The Cyber Crime Unit will sit with the National Crime Agency and is an extension of the Metropolitan Police force's eCrime Unit. The Metropolitan Police claimed last month that its 85-strong police central e-crime unit had saved the UK economy £140 million in just six months.
"This unit will build on the ground-breaking work of the Metropolitan Police's eCrime Unit by expanding the deployment of 'cyber-specials' giving police forces across the country the necessary skills and experience to handle cyber crimes," said Francis Maude, minister for the Cabinet Office.
He added: "We will also ensure that the police use existing powers to ensure that cyber criminals are appropriately sanctioned."
The Cyber Crime Unit is expected to be up and running by 2013.
The cyber security strategy also outlines the creation of a new Joint Cyber Unit hosted by GCHQ, which aims to develop the UK's military cyber security capabilities.
Furthermore, the government is introducing a single system for reporting financially-motivated cyber crime through the existing Action Fraud reporting centre.
In its National Security Strategy last year, the government classed cyber security as a top priority for the country. It earmarked £650 million over four years to support the National Cyber Security Programme.

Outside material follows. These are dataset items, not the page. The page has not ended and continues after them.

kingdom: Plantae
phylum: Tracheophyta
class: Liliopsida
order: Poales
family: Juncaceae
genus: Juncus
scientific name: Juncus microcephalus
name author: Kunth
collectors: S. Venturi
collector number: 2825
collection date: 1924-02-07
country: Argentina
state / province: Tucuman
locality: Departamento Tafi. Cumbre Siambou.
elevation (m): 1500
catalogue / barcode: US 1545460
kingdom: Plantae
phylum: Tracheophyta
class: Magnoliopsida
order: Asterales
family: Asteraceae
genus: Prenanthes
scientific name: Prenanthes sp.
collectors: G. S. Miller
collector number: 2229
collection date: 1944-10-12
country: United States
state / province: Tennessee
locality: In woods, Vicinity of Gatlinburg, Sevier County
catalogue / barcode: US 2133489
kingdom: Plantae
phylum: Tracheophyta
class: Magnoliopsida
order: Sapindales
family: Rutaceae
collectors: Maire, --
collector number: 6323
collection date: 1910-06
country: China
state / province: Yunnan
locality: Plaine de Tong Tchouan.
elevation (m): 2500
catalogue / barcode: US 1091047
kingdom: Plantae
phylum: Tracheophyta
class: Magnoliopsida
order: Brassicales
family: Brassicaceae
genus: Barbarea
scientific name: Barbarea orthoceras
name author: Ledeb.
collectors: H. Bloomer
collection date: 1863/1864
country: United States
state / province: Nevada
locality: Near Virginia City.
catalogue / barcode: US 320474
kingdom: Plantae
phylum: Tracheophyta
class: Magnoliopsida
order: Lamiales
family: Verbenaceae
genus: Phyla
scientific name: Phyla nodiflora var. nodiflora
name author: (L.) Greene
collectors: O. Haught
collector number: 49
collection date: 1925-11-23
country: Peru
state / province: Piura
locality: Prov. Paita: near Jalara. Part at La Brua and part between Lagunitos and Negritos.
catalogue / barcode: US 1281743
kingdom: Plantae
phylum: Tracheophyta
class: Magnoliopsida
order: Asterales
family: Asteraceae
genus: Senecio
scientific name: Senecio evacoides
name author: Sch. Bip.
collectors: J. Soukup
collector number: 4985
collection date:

Maude said that the strategy published today will set out how the UK will deal with cyber threats to promote economic growth and protect the nation's security.
"Currently, around six per cent of the UK's GDP is enabled by the internet and this is set to grow. But with this opportunity comes greater threats," he said.
"Online crime including intellectual property theft costs the UK economy billions each year."
Maude also reiterated the need for businesses to work with government on cyber security.
He said: "Together with the private sector, we are pioneering a new national cyber security 'hub' that will allow the government and businesses to exchange information threats and responses.
"This promises to transform the way we manage cyber attacks and greatly strengthen our security capacity."
Meanwhile, the government plans to boost the role of the Centre for Protection of the National Infrastructure, to include more organisations that were not previously considered as part of the critical infrastructure.
On the consumer side, the government will work with ISPs to develop a new voluntary code of conduct to help people identify if their computers have been compromised and how they resolve the issue.
The government plans to provide a progress update on the strategy in 12 months' time.